Written by on February 10, 2023

(WASHINGTON) — Revoking the government’s decades-old approval of an abortion medication would represent a “dangerous attack” on public health, the attorneys general from 21 states and the District of Columbia told a Texas judge on Friday.

In a brief filed in the district federal court, the nearly two dozen state lawyers — each Democrats — objected to a lawsuit filed by conservatives challenging the Food and Drug Administration’s green light of the drug mifepristone more than 20 years ago.

If the judge agrees with the plaintiffs, mifepristone could no longer be prescribed for abortions, even in states where abortion is legal.

“Blocking access to this safe and effective medication is a dangerous attack on reproductive freedom and public health,” said New York Attorney General Letitia James. “Decades of medical and clinical research have proven that medication abortion is safe. Despite these facts and its widespread use, we know this is not a debate about science.”

The filing represents the latest legal escalation in courts over whether Americans should have access to medication abortion.

Half of abortions in the U.S. rely on medication abortion, a two-drug regimen that includes misoprostol and the tightly regulated prescription medication mifepristone.

According to the FDA, mifepristone is safe and effective if used up to 10 weeks of pregnancy. The drug was sold in Europe and China before becoming available in the U.S. in 2000, and federal officials say no serious safety concerns have emerged since then.

A 2008 congressional watchdog review found no wrongdoing in the FDA approval process involving the drug.

Still, the conservative legal group Alliance for Defending Freedom has fought for years to revoke approval of the drug on the grounds that the FDA’s approach was flawed and that regulators ignored safety concerns.

“The FDA has completely failed to protect America’s women and girls when it comes to chemical abortion drugs,” said Julie Marie Blake, senior counsel for the plaintiff in the case.

“Any court — to look at the law and to look at the science — should agree that the FDA has failed its responsibility to protect women and girls, and that it’s time to remove these drugs from the market or at a minimum to put back important safeguards on their use,” she said.

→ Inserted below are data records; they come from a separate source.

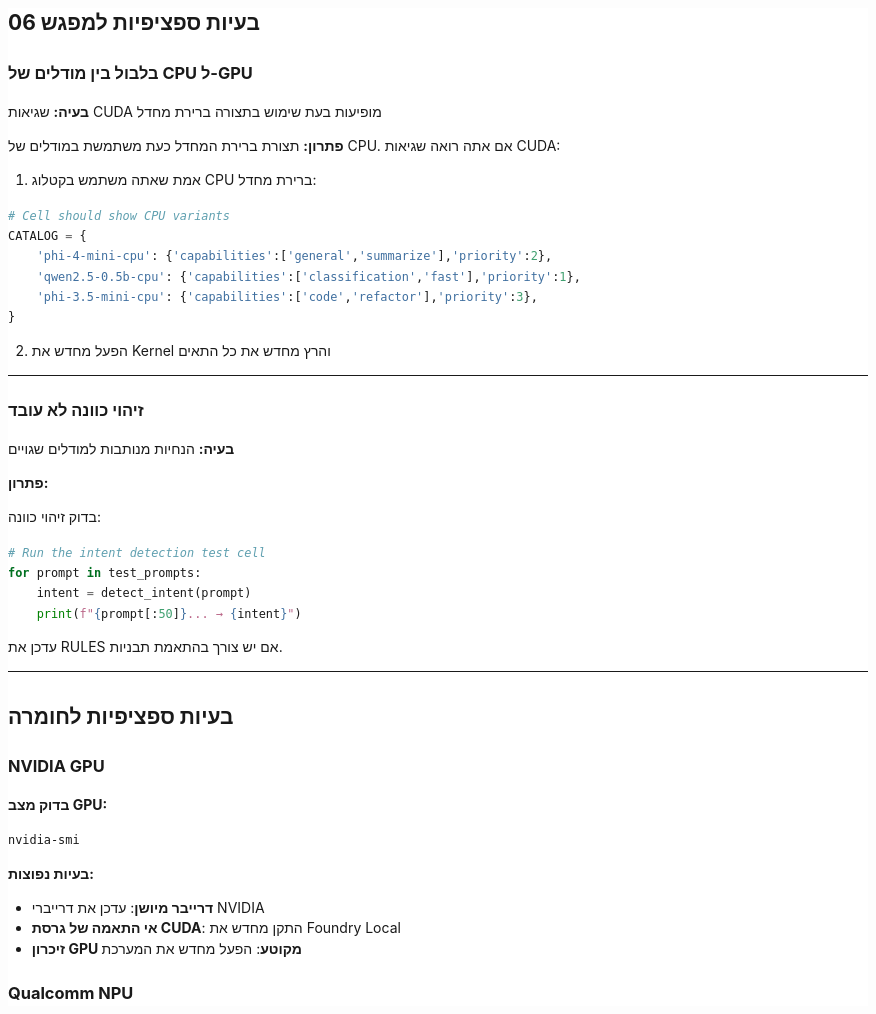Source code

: ## בעיות ספציפיות למפגש 06

### בלבול בין מודלים של CPU ל-GPU

**בעיה:** שגיאות CUDA מופיעות בעת שימוש בתצורה ברירת מחדל

**פתרון:** תצורת ברירת המחדל כעת משתמשת במודלים של CPU. אם אתה רואה שגיאות CUDA:

1. אמת שאתה משתמש בקטלוג CPU ברירת מחדל:
```python
# Cell should show CPU variants
CATALOG = {
    'phi-4-mini-cpu': {'capabilities':['general','summarize'],'priority':2},
    'qwen2.5-0.5b-cpu': {'capabilities':['classification','fast'],'priority':1},
    'phi-3.5-mini-cpu': {'capabilities':['code','refactor'],'priority':3},
}
```

2. הפעל מחדש את Kernel והרץ מחדש את כל התאים

---

### זיהוי כוונה לא עובד

**בעיה:** הנחיות מנותבות למודלים שגויים

**פתרון:**

בדוק זיהוי כוונה:
```python
# Run the intent detection test cell
for prompt in test_prompts:
    intent = detect_intent(prompt)
    print(f"{prompt[:50]}... → {intent}")
```

עדכן את RULES אם יש צורך בהתאמת תבניות.

---

## בעיות ספציפיות לחומרה

### NVIDIA GPU

**בדוק מצב GPU:**
```bash
nvidia-smi
```

**בעיות נפוצות:**
- **דרייבר מיושן**: עדכן את דרייברי NVIDIA
- **אי התאמה של גרסת CUDA**: התקן מחדש את Foundry Local
- **זיכרון GPU מקוטע**: הפעל מחדש את המערכת

### Qualcomm NPU

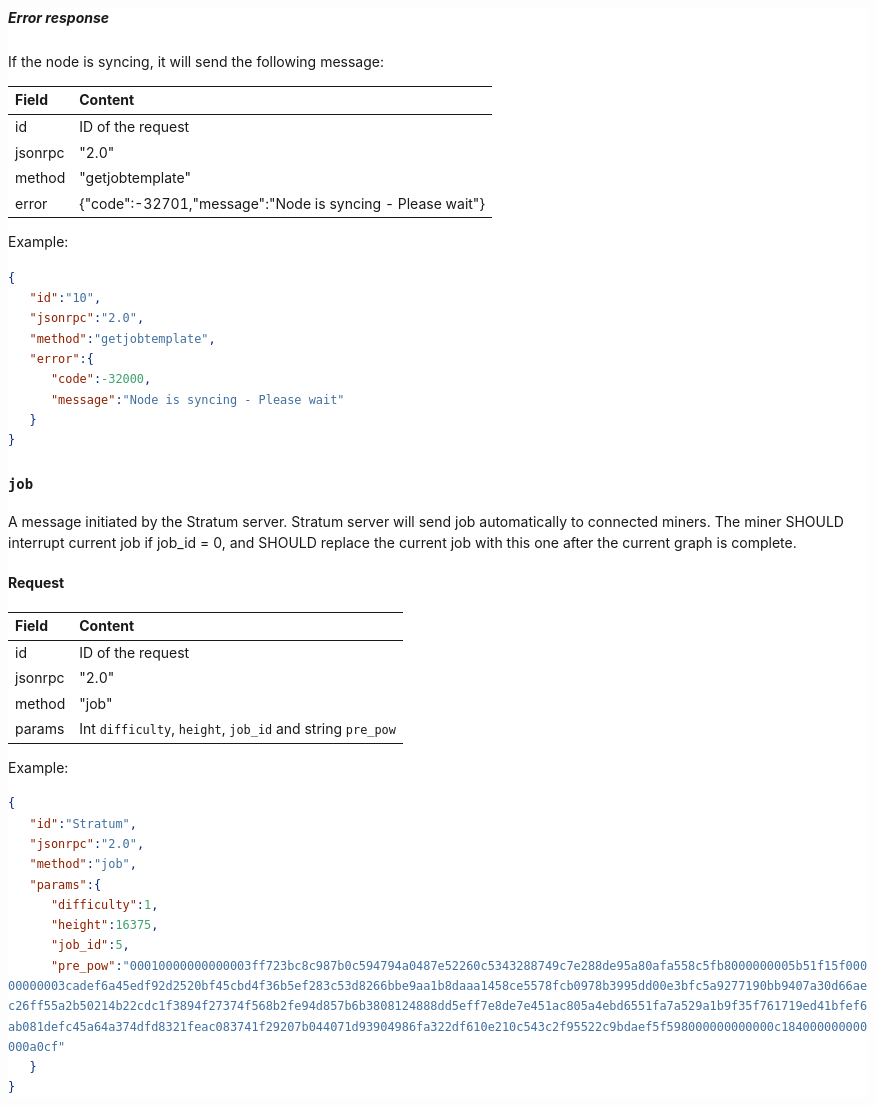 ##### Error response

If the node is syncing, it will send the following message:

| Field   | Content                                                   |
| :------ | :-------------------------------------------------------- |
| id      | ID of the request                                         |
| jsonrpc | "2.0"                                                     |
| method  | "getjobtemplate"                                          |
| error   | {"code":-32701,"message":"Node is syncing - Please wait"} |

Example:

```JSON
{
   "id":"10",
   "jsonrpc":"2.0",
   "method":"getjobtemplate",
   "error":{
      "code":-32000,
      "message":"Node is syncing - Please wait"
   }
}
```

### `job`

A message initiated by the Stratum server.
Stratum server will send job automatically to connected miners.
The miner SHOULD interrupt current job if job_id = 0, and SHOULD replace the current job with this one after the current graph is complete.

#### Request

| Field   | Content                                                   |
| :------ | :-------------------------------------------------------- |
| id      | ID of the request                                         |
| jsonrpc | "2.0"                                                     |
| method  | "job"                                                     |
| params  | Int `difficulty`, `height`, `job_id` and string `pre_pow` |

Example:

```JSON
{
   "id":"Stratum",
   "jsonrpc":"2.0",
   "method":"job",
   "params":{
      "difficulty":1,
      "height":16375,
      "job_id":5,
      "pre_pow":"00010000000000003ff723bc8c987b0c594794a0487e52260c5343288749c7e288de95a80afa558c5fb8000000005b51f15f00000000003cadef6a45edf92d2520bf45cbd4f36b5ef283c53d8266bbe9aa1b8daaa1458ce5578fcb0978b3995dd00e3bfc5a9277190bb9407a30d66aec26ff55a2b50214b22cdc1f3894f27374f568b2fe94d857b6b3808124888dd5eff7e8de7e451ac805a4ebd6551fa7a529a1b9f35f761719ed41bfef6ab081defc45a64a374dfd8321feac083741f29207b044071d93904986fa322df610e210c543c2f95522c9bdaef5f598000000000000c184000000000000a0cf"
   }
}
```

Blake said that while the lawsuit would ban mifepristone for abortion, it would still allow the drug to be used in miscarriage care and for other health reasons like Cushing’s syndrome.

If the judge agrees and revokes access to mifepristone, abortion providers say it’s likely they will turn to prescribing misoprostol only to induce an abortion. This drug, which is also used to treat stomach ulcers and is not tightly regulated, can cause an abortion without mifepristone, but is considered less effective.

Still, they say clinics already overwhelmed with patients seeking abortions will likely have to turn people away, and more patients will turn to illegal online pill sites.

“We have a lot of unknowns,” said Ashley Brink, Wichita Clinic Manager at Trust Women Kansas.

“We aren’t fully prepared for what might happen. We can only give information to people that we have at this time,” she added.

The case was filed in the US District Court for the Northern District of Texas. A ruling is expected in coming weeks.